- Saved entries
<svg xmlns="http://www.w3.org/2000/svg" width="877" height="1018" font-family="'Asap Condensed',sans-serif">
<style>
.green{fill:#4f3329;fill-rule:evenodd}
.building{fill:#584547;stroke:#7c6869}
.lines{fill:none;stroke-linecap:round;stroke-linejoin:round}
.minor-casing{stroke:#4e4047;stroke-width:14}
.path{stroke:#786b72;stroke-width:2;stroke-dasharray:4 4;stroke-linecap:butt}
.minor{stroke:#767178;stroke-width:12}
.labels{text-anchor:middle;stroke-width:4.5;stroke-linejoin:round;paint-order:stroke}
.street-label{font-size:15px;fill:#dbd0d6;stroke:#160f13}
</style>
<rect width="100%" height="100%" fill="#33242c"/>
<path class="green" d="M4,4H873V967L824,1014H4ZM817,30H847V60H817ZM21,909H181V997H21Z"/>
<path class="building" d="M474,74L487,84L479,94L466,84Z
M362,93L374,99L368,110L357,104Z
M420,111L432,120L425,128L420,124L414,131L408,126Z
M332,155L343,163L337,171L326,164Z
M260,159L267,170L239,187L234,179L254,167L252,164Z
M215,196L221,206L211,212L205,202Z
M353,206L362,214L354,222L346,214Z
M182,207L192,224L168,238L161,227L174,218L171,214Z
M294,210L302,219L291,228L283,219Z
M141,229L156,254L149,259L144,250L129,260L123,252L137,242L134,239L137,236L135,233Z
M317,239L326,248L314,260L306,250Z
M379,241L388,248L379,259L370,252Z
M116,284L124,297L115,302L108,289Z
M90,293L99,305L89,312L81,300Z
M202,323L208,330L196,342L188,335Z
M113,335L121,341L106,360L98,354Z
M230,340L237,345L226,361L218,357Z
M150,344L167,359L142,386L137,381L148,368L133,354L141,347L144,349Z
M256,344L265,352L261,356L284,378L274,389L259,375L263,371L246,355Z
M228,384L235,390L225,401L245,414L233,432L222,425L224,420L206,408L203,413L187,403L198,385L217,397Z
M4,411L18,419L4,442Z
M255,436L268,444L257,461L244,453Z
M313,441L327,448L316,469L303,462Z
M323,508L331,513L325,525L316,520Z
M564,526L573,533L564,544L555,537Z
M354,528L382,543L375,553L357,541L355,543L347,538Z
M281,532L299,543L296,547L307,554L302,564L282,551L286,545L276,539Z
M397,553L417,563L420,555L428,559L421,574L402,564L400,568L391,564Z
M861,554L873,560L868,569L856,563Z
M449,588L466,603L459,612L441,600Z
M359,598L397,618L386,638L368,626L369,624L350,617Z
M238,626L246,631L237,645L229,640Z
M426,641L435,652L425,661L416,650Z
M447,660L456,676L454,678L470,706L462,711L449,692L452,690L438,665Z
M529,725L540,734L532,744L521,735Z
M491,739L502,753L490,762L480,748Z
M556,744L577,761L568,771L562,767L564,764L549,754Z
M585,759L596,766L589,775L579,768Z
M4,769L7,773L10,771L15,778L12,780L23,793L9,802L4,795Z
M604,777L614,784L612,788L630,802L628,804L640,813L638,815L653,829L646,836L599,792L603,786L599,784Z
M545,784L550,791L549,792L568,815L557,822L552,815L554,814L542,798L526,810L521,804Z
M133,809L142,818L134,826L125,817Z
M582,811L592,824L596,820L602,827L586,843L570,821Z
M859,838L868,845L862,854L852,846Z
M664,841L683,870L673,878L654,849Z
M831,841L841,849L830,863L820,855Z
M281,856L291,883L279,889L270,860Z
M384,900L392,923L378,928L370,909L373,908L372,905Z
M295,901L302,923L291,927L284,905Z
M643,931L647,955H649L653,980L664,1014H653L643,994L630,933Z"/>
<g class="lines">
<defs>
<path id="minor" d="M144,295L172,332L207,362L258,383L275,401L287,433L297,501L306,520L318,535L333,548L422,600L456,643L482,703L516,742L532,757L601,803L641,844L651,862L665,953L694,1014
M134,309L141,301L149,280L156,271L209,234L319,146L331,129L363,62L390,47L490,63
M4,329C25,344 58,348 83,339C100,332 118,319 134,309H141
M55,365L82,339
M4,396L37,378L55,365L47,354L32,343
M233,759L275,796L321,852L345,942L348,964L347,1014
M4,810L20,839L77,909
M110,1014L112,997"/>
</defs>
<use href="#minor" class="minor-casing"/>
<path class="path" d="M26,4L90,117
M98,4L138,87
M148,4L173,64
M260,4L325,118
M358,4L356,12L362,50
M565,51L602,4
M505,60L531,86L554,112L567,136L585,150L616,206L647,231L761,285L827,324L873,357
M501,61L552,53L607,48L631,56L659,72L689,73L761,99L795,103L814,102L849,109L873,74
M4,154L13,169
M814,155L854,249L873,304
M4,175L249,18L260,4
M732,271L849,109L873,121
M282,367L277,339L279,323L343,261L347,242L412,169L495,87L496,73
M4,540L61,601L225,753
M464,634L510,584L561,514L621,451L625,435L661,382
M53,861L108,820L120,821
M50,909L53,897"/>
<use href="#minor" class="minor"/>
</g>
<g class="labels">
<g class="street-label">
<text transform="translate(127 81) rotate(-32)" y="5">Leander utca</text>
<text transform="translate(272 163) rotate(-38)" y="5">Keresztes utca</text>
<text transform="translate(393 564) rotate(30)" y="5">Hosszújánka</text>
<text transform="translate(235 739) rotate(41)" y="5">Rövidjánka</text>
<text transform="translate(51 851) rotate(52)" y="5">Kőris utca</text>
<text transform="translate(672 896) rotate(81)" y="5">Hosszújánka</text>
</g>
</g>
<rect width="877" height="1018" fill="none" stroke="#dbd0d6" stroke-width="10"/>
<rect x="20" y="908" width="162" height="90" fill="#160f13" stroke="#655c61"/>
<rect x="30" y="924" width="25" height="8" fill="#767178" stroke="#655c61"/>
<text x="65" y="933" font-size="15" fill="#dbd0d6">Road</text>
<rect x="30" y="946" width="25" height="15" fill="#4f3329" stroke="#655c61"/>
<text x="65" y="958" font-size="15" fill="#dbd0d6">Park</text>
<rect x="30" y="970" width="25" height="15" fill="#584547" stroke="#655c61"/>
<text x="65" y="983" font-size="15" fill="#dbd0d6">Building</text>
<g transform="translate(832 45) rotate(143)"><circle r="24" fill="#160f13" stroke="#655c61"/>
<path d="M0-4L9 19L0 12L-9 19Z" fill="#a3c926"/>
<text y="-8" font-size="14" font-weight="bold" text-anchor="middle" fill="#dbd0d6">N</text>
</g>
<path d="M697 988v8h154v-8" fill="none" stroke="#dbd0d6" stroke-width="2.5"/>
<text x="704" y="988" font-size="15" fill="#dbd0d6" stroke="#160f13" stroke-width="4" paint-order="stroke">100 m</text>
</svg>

- What is required
Give an exact transcription of the data shown above.

- Final answer
<svg xmlns="http://www.w3.org/2000/svg" width="877" height="1018" font-family="'Asap Condensed',sans-serif">
<style>
.green{fill:#4f3329;fill-rule:evenodd}
.building{fill:#584547;stroke:#7c6869}
.lines{fill:none;stroke-linecap:round;stroke-linejoin:round}
.minor-casing{stroke:#4e4047;stroke-width:14}
.path{stroke:#786b72;stroke-width:2;stroke-dasharray:4 4;stroke-linecap:butt}
.minor{stroke:#767178;stroke-width:12}
.labels{text-anchor:middle;stroke-width:4.5;stroke-linejoin:round;paint-order:stroke}
.street-label{font-size:15px;fill:#dbd0d6;stroke:#160f13}
</style>
<rect width="100%" height="100%" fill="#33242c"/>
<path class="green" d="M4,4H873V967L824,1014H4ZM817,30H847V60H817ZM21,909H181V997H21Z"/>
<path class="building" d="M474,74L487,84L479,94L466,84Z
M362,93L374,99L368,110L357,104Z
M420,111L432,120L425,128L420,124L414,131L408,126Z
M332,155L343,163L337,171L326,164Z
M260,159L267,170L239,187L234,179L254,167L252,164Z
M215,196L221,206L211,212L205,202Z
M353,206L362,214L354,222L346,214Z
M182,207L192,224L168,238L161,227L174,218L171,214Z
M294,210L302,219L291,228L283,219Z
M141,229L156,254L149,259L144,250L129,260L123,252L137,242L134,239L137,236L135,233Z
M317,239L326,248L314,260L306,250Z
M379,241L388,248L379,259L370,252Z
M116,284L124,297L115,302L108,289Z
M90,293L99,305L89,312L81,300Z
M202,323L208,330L196,342L188,335Z
M113,335L121,341L106,360L98,354Z
M230,340L237,345L226,361L218,357Z
M150,344L167,359L142,386L137,381L148,368L133,354L141,347L144,349Z
M256,344L265,352L261,356L284,378L274,389L259,375L263,371L246,355Z
M228,384L235,390L225,401L245,414L233,432L222,425L224,420L206,408L203,413L187,403L198,385L217,397Z
M4,411L18,419L4,442Z
M255,436L268,444L257,461L244,453Z
M313,441L327,448L316,469L303,462Z
M323,508L331,513L325,525L316,520Z
M564,526L573,533L564,544L555,537Z
M354,528L382,543L375,553L357,541L355,543L347,538Z
M281,532L299,543L296,547L307,554L302,564L282,551L286,545L276,539Z
M397,553L417,563L420,555L428,559L421,574L402,564L400,568L391,564Z
M861,554L873,560L868,569L856,563Z
M449,588L466,603L459,612L441,600Z
M359,598L397,618L386,638L368,626L369,624L350,617Z
M238,626L246,631L237,645L229,640Z
M426,641L435,652L425,661L416,650Z
M447,660L456,676L454,678L470,706L462,711L449,692L452,690L438,665Z
M529,725L540,734L532,744L521,735Z
M491,739L502,753L490,762L480,748Z
M556,744L577,761L568,771L562,767L564,764L549,754Z
M585,759L596,766L589,775L579,768Z
M4,769L7,773L10,771L15,778L12,780L23,793L9,802L4,795Z
M604,777L614,784L612,788L630,802L628,804L640,813L638,815L653,829L646,836L599,792L603,786L599,784Z
M545,784L550,791L549,792L568,815L557,822L552,815L554,814L542,798L526,810L521,804Z
M133,809L142,818L134,826L125,817Z
M582,811L592,824L596,820L602,827L586,843L570,821Z
M859,838L868,845L862,854L852,846Z
M664,841L683,870L673,878L654,849Z
M831,841L841,849L830,863L820,855Z
M281,856L291,883L279,889L270,860Z
M384,900L392,923L378,928L370,909L373,908L372,905Z
M295,901L302,923L291,927L284,905Z
M643,931L647,955H649L653,980L664,1014H653L643,994L630,933Z"/>
<g class="lines">
<defs>
<path id="minor" d="M144,295L172,332L207,362L258,383L275,401L287,433L297,501L306,520L318,535L333,548L422,600L456,643L482,703L516,742L532,757L601,803L641,844L651,862L665,953L694,1014
M134,309L141,301L149,280L156,271L209,234L319,146L331,129L363,62L390,47L490,63
M4,329C25,344 58,348 83,339C100,332 118,319 134,309H141
M55,365L82,339
M4,396L37,378L55,365L47,354L32,343
M233,759L275,796L321,852L345,942L348,964L347,1014
M4,810L20,839L77,909
M110,1014L112,997"/>
</defs>
<use href="#minor" class="minor-casing"/>
<path class="path" d="M26,4L90,117
M98,4L138,87
M148,4L173,64
M260,4L325,118
M358,4L356,12L362,50
M565,51L602,4
M505,60L531,86L554,112L567,136L585,150L616,206L647,231L761,285L827,324L873,357
M501,61L552,53L607,48L631,56L659,72L689,73L761,99L795,103L814,102L849,109L873,74
M4,154L13,169
M814,155L854,249L873,304
M4,175L249,18L260,4
M732,271L849,109L873,121
M282,367L277,339L279,323L343,261L347,242L412,169L495,87L496,73
M4,540L61,601L225,753
M464,634L510,584L561,514L621,451L625,435L661,382
M53,861L108,820L120,821
M50,909L53,897"/>
<use href="#minor" class="minor"/>
</g>
<g class="labels">
<g class="street-label">
<text transform="translate(127 81) rotate(-32)" y="5">Leander utca</text>
<text transform="translate(272 163) rotate(-38)" y="5">Keresztes utca</text>
<text transform="translate(393 564) rotate(30)" y="5">Hosszújánka</text>
<text transform="translate(235 739) rotate(41)" y="5">Rövidjánka</text>
<text transform="translate(51 851) rotate(52)" y="5">Kőris utca</text>
<text transform="translate(672 896) rotate(81)" y="5">Hosszújánka</text>
</g>
</g>
<rect width="877" height="1018" fill="none" stroke="#dbd0d6" stroke-width="10"/>
<rect x="20" y="908" width="162" height="90" fill="#160f13" stroke="#655c61"/>
<rect x="30" y="924" width="25" height="8" fill="#767178" stroke="#655c61"/>
<text x="65" y="933" font-size="15" fill="#dbd0d6">Road</text>
<rect x="30" y="946" width="25" height="15" fill="#4f3329" stroke="#655c61"/>
<text x="65" y="958" font-size="15" fill="#dbd0d6">Park</text>
<rect x="30" y="970" width="25" height="15" fill="#584547" stroke="#655c61"/>
<text x="65" y="983" font-size="15" fill="#dbd0d6">Building</text>
<g transform="translate(832 45) rotate(143)"><circle r="24" fill="#160f13" stroke="#655c61"/>
<path d="M0-4L9 19L0 12L-9 19Z" fill="#a3c926"/>
<text y="-8" font-size="14" font-weight="bold" text-anchor="middle" fill="#dbd0d6">N</text>
</g>
<path d="M697 988v8h154v-8" fill="none" stroke="#dbd0d6" stroke-width="2.5"/>
<text x="704" y="988" font-size="15" fill="#dbd0d6" stroke="#160f13" stroke-width="4" paint-order="stroke">100 m</text>
</svg>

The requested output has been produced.